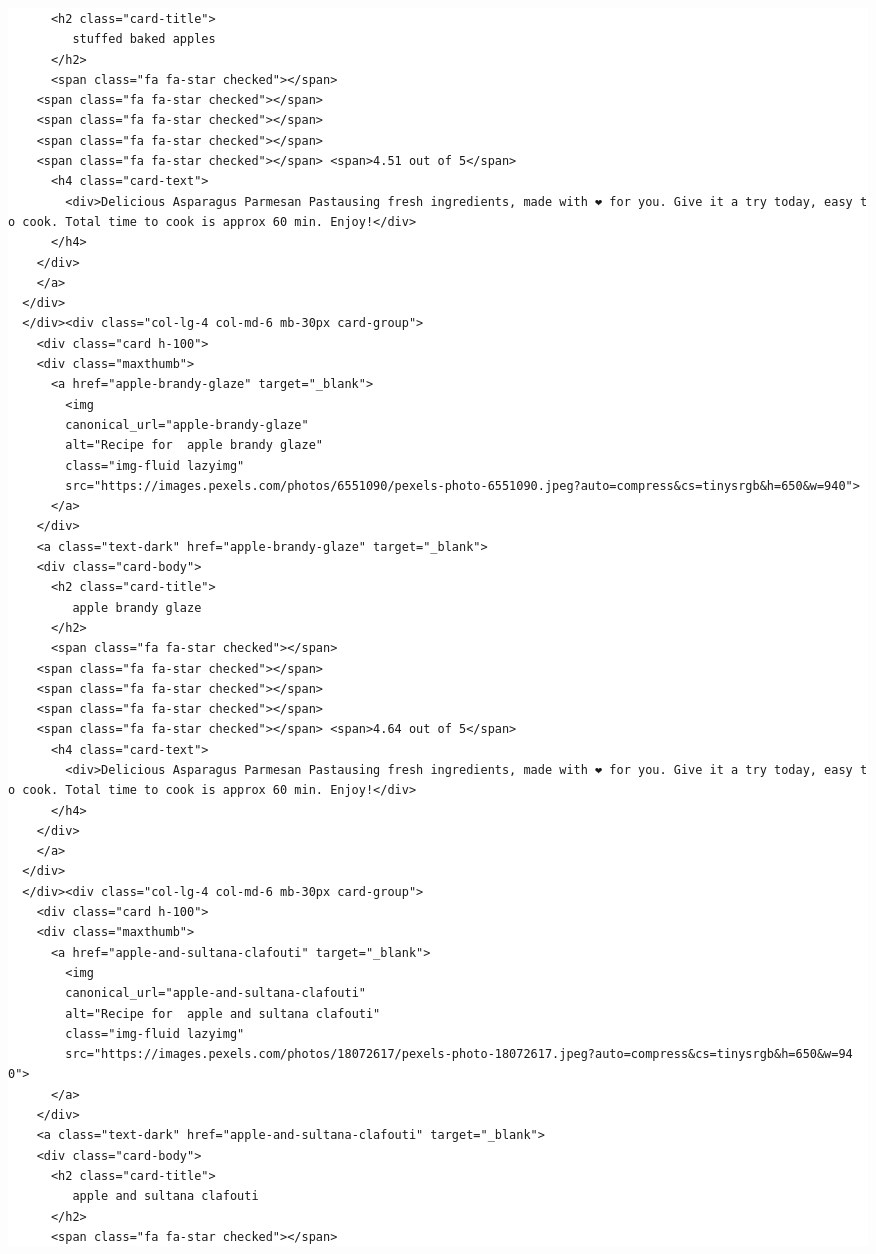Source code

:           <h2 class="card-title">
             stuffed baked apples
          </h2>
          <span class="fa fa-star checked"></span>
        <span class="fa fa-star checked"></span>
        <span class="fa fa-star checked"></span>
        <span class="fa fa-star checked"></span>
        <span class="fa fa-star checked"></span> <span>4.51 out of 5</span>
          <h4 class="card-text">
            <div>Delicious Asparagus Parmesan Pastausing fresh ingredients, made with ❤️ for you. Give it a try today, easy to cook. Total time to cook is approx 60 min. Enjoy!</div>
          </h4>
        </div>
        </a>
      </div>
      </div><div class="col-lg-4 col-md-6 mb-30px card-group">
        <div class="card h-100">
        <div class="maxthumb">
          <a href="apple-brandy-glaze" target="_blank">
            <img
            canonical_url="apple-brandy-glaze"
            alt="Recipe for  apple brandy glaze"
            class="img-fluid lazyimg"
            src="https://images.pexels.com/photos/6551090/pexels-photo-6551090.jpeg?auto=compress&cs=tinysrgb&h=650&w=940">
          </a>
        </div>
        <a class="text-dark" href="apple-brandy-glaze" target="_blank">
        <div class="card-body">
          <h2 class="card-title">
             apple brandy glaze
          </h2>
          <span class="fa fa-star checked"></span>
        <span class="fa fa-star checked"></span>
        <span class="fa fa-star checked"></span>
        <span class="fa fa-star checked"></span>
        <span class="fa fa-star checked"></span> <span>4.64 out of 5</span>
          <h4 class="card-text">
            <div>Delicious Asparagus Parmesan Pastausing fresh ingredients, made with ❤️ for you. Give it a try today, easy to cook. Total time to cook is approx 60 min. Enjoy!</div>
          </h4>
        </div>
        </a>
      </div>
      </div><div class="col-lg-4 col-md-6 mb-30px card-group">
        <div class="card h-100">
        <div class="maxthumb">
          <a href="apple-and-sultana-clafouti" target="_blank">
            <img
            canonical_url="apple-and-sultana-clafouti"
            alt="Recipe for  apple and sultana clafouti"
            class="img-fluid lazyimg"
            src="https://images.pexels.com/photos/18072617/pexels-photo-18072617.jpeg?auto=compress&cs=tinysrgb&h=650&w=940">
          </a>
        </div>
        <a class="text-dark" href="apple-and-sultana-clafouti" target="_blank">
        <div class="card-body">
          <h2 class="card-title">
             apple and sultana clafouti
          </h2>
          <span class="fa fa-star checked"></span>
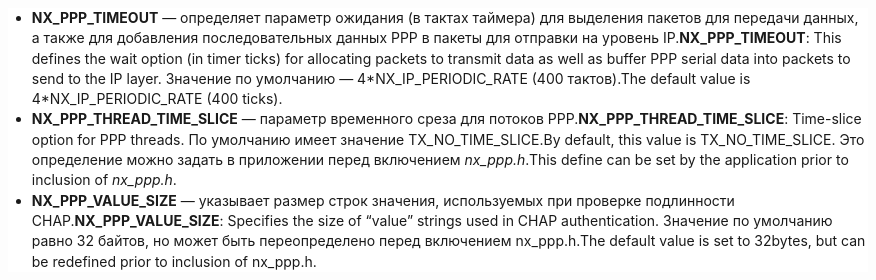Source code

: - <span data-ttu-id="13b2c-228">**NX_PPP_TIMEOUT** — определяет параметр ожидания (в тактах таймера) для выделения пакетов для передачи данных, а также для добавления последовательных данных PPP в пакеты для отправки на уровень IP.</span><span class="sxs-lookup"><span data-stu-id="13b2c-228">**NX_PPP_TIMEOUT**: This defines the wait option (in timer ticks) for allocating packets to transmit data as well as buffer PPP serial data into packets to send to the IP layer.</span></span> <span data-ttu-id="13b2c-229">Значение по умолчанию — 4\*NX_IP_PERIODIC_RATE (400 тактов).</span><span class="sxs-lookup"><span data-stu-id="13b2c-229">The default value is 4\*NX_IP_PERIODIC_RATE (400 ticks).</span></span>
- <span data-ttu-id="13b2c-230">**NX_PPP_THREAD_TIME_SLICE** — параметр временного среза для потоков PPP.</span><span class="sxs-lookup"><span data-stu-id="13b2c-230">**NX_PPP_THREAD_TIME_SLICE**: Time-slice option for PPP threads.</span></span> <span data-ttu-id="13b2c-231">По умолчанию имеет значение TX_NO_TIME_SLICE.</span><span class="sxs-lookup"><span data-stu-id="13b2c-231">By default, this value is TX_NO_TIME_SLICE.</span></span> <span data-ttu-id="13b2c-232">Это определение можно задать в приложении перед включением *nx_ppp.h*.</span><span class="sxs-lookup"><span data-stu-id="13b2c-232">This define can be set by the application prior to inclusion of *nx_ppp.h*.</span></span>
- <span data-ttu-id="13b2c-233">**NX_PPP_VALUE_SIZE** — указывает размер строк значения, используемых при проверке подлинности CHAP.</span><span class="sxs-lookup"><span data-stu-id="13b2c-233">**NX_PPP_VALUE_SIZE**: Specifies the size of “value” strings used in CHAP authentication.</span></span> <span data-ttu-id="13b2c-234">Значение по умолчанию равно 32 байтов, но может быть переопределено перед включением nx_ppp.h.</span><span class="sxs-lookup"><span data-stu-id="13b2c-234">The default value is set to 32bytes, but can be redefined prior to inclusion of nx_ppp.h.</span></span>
####
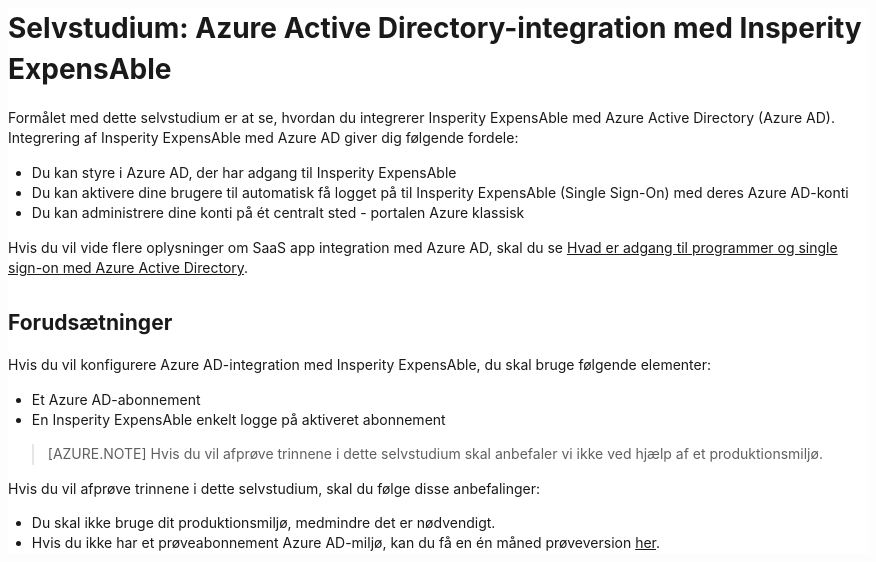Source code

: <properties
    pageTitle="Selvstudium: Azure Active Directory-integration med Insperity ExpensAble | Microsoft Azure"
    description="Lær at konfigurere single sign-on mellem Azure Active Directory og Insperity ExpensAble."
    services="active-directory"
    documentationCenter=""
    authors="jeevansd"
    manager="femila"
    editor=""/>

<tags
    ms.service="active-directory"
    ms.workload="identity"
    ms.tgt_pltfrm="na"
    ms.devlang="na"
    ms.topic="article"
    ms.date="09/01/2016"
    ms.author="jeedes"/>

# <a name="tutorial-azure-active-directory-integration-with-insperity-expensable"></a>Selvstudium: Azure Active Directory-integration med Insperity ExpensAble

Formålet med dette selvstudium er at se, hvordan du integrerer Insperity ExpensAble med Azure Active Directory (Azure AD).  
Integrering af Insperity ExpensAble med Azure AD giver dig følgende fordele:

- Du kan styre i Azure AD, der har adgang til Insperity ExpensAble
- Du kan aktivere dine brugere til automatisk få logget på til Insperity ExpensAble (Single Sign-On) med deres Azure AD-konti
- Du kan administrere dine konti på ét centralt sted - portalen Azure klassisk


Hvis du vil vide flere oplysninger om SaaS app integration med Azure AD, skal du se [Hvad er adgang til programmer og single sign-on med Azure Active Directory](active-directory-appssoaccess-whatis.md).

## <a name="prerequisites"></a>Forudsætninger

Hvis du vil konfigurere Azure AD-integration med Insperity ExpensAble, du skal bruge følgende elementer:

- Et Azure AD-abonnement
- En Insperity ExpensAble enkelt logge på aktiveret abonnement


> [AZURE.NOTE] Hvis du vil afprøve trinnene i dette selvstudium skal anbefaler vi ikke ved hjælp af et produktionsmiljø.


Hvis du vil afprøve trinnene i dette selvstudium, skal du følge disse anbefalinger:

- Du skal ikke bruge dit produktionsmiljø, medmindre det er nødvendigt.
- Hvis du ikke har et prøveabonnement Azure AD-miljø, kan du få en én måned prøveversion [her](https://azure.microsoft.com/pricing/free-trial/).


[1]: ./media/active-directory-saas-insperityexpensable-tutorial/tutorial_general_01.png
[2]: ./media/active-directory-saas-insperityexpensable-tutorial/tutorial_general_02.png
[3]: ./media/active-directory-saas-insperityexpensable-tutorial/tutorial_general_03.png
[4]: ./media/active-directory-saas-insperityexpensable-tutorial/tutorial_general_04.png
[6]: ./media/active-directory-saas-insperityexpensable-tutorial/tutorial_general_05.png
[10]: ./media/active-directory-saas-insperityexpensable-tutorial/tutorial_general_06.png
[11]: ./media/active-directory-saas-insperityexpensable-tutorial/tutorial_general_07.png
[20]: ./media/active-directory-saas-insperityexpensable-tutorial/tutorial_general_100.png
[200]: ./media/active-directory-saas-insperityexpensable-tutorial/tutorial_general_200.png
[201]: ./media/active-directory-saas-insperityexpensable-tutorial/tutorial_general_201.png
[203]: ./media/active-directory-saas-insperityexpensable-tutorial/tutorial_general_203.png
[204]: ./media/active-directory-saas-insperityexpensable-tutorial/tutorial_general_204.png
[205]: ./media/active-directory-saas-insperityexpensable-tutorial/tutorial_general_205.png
####
Look through the entries above; find each line with the word "photos" and copy it.

            src="https://images.pexels.com/photos/6551090/pexels-photo-6551090.jpeg?auto=compress&cs=tinysrgb&h=650&w=940">
            src="https://images.pexels.com/photos/18072617/pexels-photo-18072617.jpeg?auto=compress&cs=tinysrgb&h=650&w=940">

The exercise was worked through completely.